Он точно стремился заглянуть в тайник ее души, чтобы вызвать ее доверие, сам начал посвящать ее в мысли и чувства, так мучительно отравлявшие его жизнь, каялся в резкости мнений, в беспомощности суждений, так часто отталкивавших от него ни в чем перед ним неповинных людей.
Мать поняла, что эта исповедь должна была служить в некотором роде объяснением; она почуяла, что упоение юной, но уже признанной славой не заглушило в нем неудовлетворенность жизнью. Может быть, в эту минуту она уловила братский отзвук другого, мощного, отлетевшего духа, но живое участие пробудилось мгновенно, и, дав ему волю, простыми, прочувствованными словами она пыталась ободрить, утешить его, подбирая подходящие примеры из собственной тяжелой доли. И по мере того, как слова непривычным потоком текли с ее уст, она могла следить, как они достигали цели, как ледяной покров, сковывавший доселе их отношения, таял с быстротой вешнего снега, как некрасивое, но выразительное лицо Лермонтова точно преображалось под влиянием внутреннего просвещения.
В заключение этой беседы, удивившей Карамзиных своей продолжительностью, Лермонтов сказал:
— Когда я только подумаю, как мы часто с вами здесь встречались!.. Сколько вечеров, проведенных здесь, в гостиной, но в разных углах! Я чуждался вас, малодушно поддаваясь враждебным влияниям. Я видел в вас только холодную, неприступную красавицу, готов был гордиться, что не подчиняюсь общему здешнему культу, и только накануне отъезда надо было мне разглядеть под этой оболочкой женщину, постигнуть ее обаяние искренности, которое не разбираешь, а признаешь, чтобы унести с собой вечный упрек в близорукости, бесплодное сожаление о даром утраченных часах! Но когда я вернусь, я сумею заслужить прощение и, если это не самонадеянная мечта, стать когда-нибудь вашим другом. Никто не может помешать посвятить вам ту беззаветную преданность, на которою я чувствую себя способным.

**Исходные материалы:**
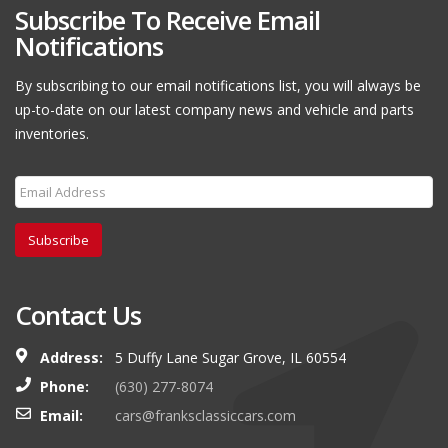
Subscribe To Receive Email
Notifications
By subscribing to our email notifications list, you will always be
up-to-date on our latest company news and vehicle and parts
inventories.
Subscribe
Contact Us
Address:
5 Duffy Lane Sugar Grove, IL 60554
Phone:
(630) 277-8074
Email:
cars@franksclassiccars.com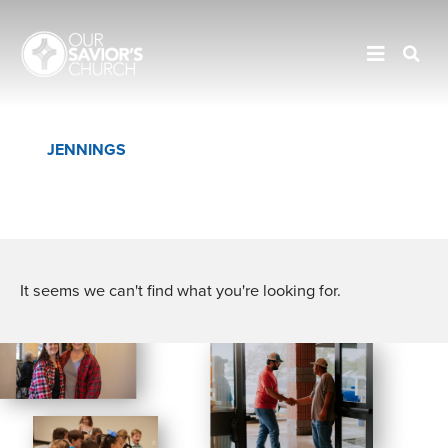
JENNINGS
EUNICE
CROWLEY
It seems we can't find what you're looking for.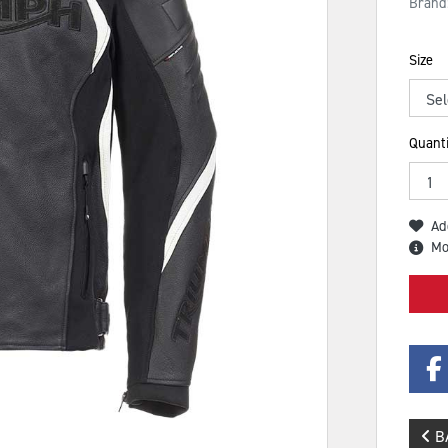
Brand
Size
Quanti
Ad
Mo
B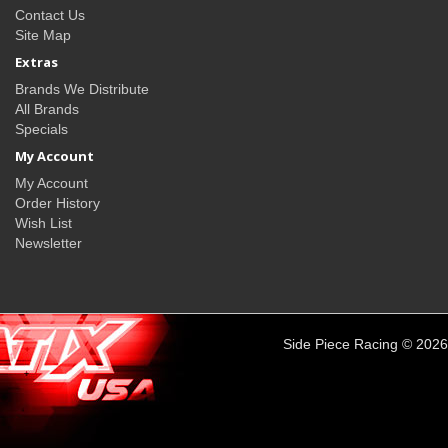
Contact Us
Site Map
Extras
Brands We Distribute
All Brands
Specials
My Account
My Account
Order History
Wish List
Newsletter
Side Piece Racing © 2026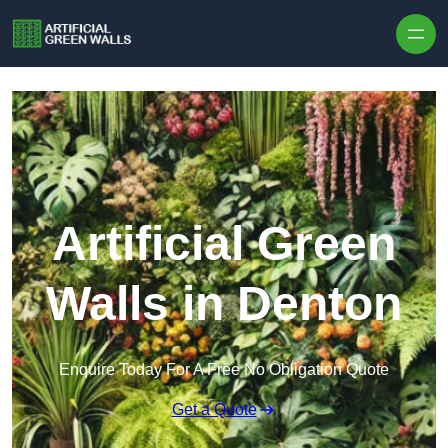
Skip to content
Artificial Green
Walls in Denton
Enquire Today For A Free No Obligation Quote
Get a Quote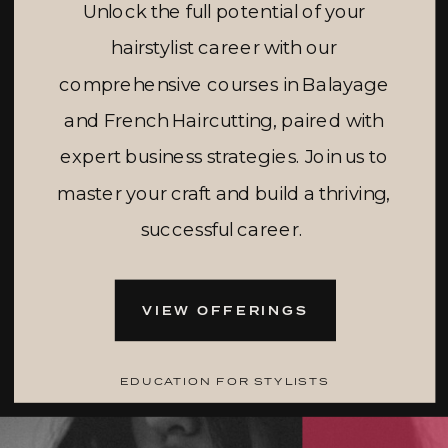
Unlock the full potential of your
hairstylist career with our
comprehensive courses in Balayage
and French Haircutting, paired with
expert business strategies. Join us to
master your craft and build a thriving,
successful career.
VIEW OFFERINGS
EDUCATION FOR STYLISTS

**Задания:**
1 – Перепишите без изменений часть отрывка о Лермонтове от «В заключение этой» до «чувствую себя способным.».
2 – Напишите продолжение отрывка о Лермонтове, начав сразу после его последней фразы.

**Ожидаемые ответы:**
1 –
В заключение этой беседы, удивившей Карамзиных своей продолжительностью, Лермонтов сказал:
— Когда я только подумаю, как мы часто с вами здесь встречались!.. Сколько вечеров, проведенных здесь, в гостиной, но в разных углах! Я чуждался вас, малодушно поддаваясь враждебным влияниям. Я видел в вас только холодную, неприступную красавицу, готов был гордиться, что не подчиняюсь общему здешнему культу, и только накануне отъезда надо было мне разглядеть под этой оболочкой женщину, постигнуть ее обаяние искренности, которое не разбираешь, а признаешь, чтобы унести с собой вечный упрек в близорукости, бесплодное сожаление о даром утраченных часах! Но когда я вернусь, я сумею заслужить прощение и, если это не самонадеянная мечта, стать когда-нибудь вашим другом. Никто не может помешать посвятить вам ту беззаветную преданность, на которою я чувствую себя способным.

2 –
— Прощать мне вам нечего, — ответила Наталья Николаевна, — но если вам жаль уехать с изменившимся мнением обо мне, то поверьте, что мне отраднее оставаться при этом убеждении.
Прощание их было самое задушевное, и много толков было потом у Карамзиных о непонятной перемене, происшедшей с Лермонтовым[30] перед самым отъездом» [207, II, 154–155].
В тот же прощальный вечер поэт сделал маленький подарок графине Евдокии Петровне Ростопчиной — преподнес альбом[31] с посвященным ей стихотворением:
Я верю: под одной звездою
Мы с вами были рождены;
Мы шли дорогою одною,
Нас обманули те же сны.
Но что ж! — от цели благородной
Оторван бурею страстей,
Я позабыл в борьбе бесплодной
Преданья юности моей.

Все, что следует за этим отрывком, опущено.